Director/Producer – Gordon Hessler, Screenplay – Tim Kelly & Christopher Wicking, Story – Kelly, Photography – John Coquillon, Music – Les Baxter, Makeup – Betty Blattner & Tom Smith, Art Direction – George Provis. Production Company – AIP.
Vincent Price (Edward Whitman), Essy Persson (Harry Whitman), Hugh Griffith (Mickey), Elizabeth Bergner (Oona), Hilary Dwyer (Maureen Whitman), Patrick Mower (Roderick), Sally Geeson (Patricia Whitman)
In 16th Century England, the puritanical magistrate Edward Whitman puts the followers of the witch Oona to the death, although deliberately spares her. She swears vengeance for this and calls up a manifestation of the Devil in the guise of the young, handsome Roderick. Roderick proceeds to charm his way into Whitman’s family and starts killing them off, each death occurring as though by a wild animal.

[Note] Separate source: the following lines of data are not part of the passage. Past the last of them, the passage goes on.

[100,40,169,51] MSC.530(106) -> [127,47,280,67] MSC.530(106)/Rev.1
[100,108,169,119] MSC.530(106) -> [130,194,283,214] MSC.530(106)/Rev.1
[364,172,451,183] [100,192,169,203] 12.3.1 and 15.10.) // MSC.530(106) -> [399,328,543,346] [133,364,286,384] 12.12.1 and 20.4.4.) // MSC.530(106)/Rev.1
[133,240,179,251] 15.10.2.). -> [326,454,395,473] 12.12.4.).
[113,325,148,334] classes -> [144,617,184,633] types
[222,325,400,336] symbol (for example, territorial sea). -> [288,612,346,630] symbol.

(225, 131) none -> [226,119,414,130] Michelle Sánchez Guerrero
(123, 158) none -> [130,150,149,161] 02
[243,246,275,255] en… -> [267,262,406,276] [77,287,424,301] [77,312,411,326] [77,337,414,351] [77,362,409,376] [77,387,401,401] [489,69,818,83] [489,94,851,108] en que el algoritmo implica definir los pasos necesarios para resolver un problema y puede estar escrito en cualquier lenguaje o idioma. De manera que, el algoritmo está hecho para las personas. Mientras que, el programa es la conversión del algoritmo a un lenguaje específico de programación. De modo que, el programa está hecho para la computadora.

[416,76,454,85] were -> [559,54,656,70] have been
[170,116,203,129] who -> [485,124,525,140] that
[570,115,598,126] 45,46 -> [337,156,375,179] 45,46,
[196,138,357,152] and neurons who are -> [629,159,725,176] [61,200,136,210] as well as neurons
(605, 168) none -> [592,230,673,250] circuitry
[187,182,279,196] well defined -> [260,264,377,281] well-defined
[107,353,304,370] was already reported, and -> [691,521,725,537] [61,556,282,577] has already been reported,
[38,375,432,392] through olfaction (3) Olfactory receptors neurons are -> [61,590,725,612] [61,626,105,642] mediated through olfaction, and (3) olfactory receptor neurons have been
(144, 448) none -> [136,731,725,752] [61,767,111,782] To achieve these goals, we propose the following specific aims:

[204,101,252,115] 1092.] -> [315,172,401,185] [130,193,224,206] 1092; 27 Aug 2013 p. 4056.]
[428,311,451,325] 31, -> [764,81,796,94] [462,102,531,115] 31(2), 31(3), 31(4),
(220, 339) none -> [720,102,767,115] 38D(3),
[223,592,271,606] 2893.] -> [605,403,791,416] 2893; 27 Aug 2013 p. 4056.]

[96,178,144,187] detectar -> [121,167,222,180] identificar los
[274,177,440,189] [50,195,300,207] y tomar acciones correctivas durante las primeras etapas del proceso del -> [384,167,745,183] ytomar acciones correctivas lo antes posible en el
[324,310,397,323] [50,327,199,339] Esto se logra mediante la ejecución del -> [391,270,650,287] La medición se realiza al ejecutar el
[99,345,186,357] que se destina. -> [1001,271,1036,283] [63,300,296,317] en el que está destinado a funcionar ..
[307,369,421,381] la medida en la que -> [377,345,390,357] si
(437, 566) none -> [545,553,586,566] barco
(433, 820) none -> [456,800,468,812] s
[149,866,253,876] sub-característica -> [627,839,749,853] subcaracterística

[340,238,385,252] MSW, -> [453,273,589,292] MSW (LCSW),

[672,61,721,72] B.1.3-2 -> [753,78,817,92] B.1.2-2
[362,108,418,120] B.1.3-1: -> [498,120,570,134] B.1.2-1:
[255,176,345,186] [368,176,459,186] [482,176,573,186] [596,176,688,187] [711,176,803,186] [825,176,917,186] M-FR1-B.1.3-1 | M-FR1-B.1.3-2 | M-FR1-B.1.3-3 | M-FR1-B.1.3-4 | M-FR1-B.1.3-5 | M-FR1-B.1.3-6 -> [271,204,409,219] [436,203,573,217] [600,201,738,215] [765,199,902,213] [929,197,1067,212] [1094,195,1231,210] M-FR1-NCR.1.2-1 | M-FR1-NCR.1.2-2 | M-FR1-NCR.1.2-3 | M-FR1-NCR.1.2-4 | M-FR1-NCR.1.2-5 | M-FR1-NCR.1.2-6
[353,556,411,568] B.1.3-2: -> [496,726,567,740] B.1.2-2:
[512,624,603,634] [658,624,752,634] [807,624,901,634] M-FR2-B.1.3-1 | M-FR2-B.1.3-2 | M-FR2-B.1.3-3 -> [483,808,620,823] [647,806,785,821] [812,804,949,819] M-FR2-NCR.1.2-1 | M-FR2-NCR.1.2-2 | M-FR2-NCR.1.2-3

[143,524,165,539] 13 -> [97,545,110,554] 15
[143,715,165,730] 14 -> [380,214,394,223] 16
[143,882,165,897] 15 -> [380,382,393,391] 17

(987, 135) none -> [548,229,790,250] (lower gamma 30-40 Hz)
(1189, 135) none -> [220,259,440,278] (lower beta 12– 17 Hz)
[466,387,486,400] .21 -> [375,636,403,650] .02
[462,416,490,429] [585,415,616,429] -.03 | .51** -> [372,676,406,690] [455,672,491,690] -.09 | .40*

Cry of the Banshee was a drab effort from American International Pictures, which was made in England. At the time, AIP were riding on the success of Roger Corman’s Edgar Allan Poe films starring Vincent Price that had begun with The House of Usher (1960). They attempted to sell Cry of the Banshee as having an Edgar Allan Poe connection, even though there is no connection whatsoever beyond the quote on the credits. In fact, Cry of the Banshee has more in common with the brief fad for witch persecutions films that came out after Matthew Hopkins – Witchfinder General/The Conqueror Worm (1968) (and which also starred Vincent Price and Hilary Dwyer and came promoted with a fake Edgar Allan Poe connection).
AIP employed Poe series mainstay Vincent Price, while direction was handed over to Gordon Hessler, a regular hand who worked in the 1960s/70s Anglo-horror cycle (see below) and made two other loosely Poe-derived films The Oblong Box (1969) and Murders in the Rue Morgue (1971). The film itself was shot in England.
Cry of the Banshee is drab and extremely cheap looking. Patrick Mower’s transformations into a beast with glowing eyes have a cheapness that makes them come out rather ludicrous. The unconvincing plot fades away into a uniform drudgery and is overburdened with too many characters. The witchcraft seems an odd miscegenation of voodoo and classical Celtic mythology. Nothing terribly interesting happens throughout. The saving grace of the film almost comes in the twist ending, which is directed with such fervidity that it nearly makes the preceding proceedings worthwhile.
Vincent Price plays with customary professionalism but gives a nondescript performance. The histrionic antics of witch Elizabeth Bergner trying to conjure up a demon are guaranteed to have one rolling on the floor.
One of the peculiar trivia notes about Cry of the Banshee are the credits, which come from later-to-be director Terry Gilliam in the same tinted photographic cutout style that Gilliam used to great success in his work with Monty Python. The film also fails to feature any banshees, which is traditionally according to Irish folklore meant to be an old hag that wails to foretell someone’s death.
Gordon Hessler’s other films are:– The Oblong Box (1969), Scream and Scream Again (1970), Murders in the Rue Morgue (1971), the fantasy classic The Golden Voyage of Sinbad (1973), The Strange Possession of Mrs. Oliver (1977), Kiss Meets the Phantom/Kiss in the Attack of the Phantom (1978) and The Girl in a Swing (1988).